The change will be put in place for the start of the 2007/08 academic year in England.
Mr. Rammell made the announcement at the start of this year’s annual Overseas Territories Consultative Council meeting in London. Among those at the meeting were Governor Andrew George, Anguilla’s Chief Minister, Osbourne Fleming and Minister of Finance, Victor Banks.
The release noted that Mr. Rammell and Lord Triesman, Minister for the Overseas Territories who chaired the meeting, have worked hard on behalf of the territories to bring the change to fruition.

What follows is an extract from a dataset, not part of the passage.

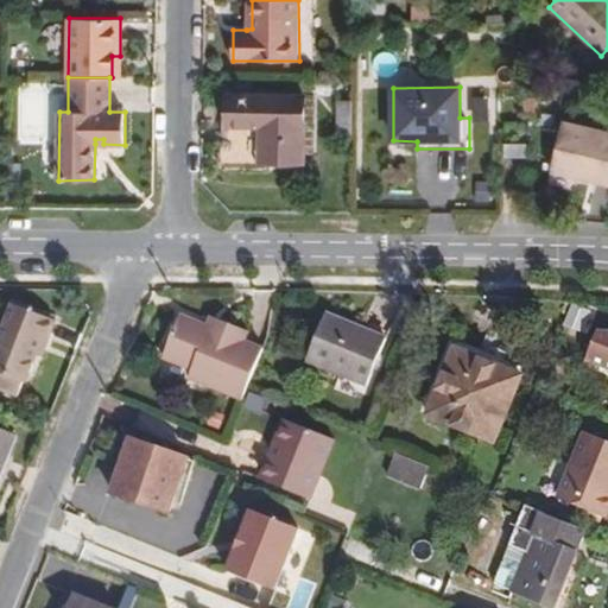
[(305,130),(304,95),(229,95),(228,125),(263,126),(261,162),(304,162),(305,130)]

The release quoted Mr. Rammell as saying: “This ends an anomaly whereby some students coming from Territories of EU countries have been treated as overseas students while others have been eligible to pay home fees. Once implemented, students from the Overseas Territories of the specified EU countries, who meet a three-year residence qualification in the overseas territory concerned, and are EC nationals will pay the home fee only for their Further Education and undergraduate degree courses.”
Lord Triesman added: “This change will have long-term benefits in terms of self-sufficiency of the Overseas Territories and it fits well with the commitments we gave in the 1999 White Paper on the Overseas Territories.”
Mr. Rammell, formerly Minister for the Overseas Territories, also expressed his hope that the proposals would encourage students from the Territories to consider England as their destination of choice for higher education.
Up until now, perspective students from Anguilla and other British Overseas Territories have been charged the international student fee for studying in England. This contrasted with their counterparts from French St.Martin who have been able to pay the same fee as those from mainland France and other EU countries. Currently the average fee charged to international students in England is approximately eight to ten thousand pounds a year. But can be much more for clinical subjects such as medicine. The home student fee in England is three thousand pounds.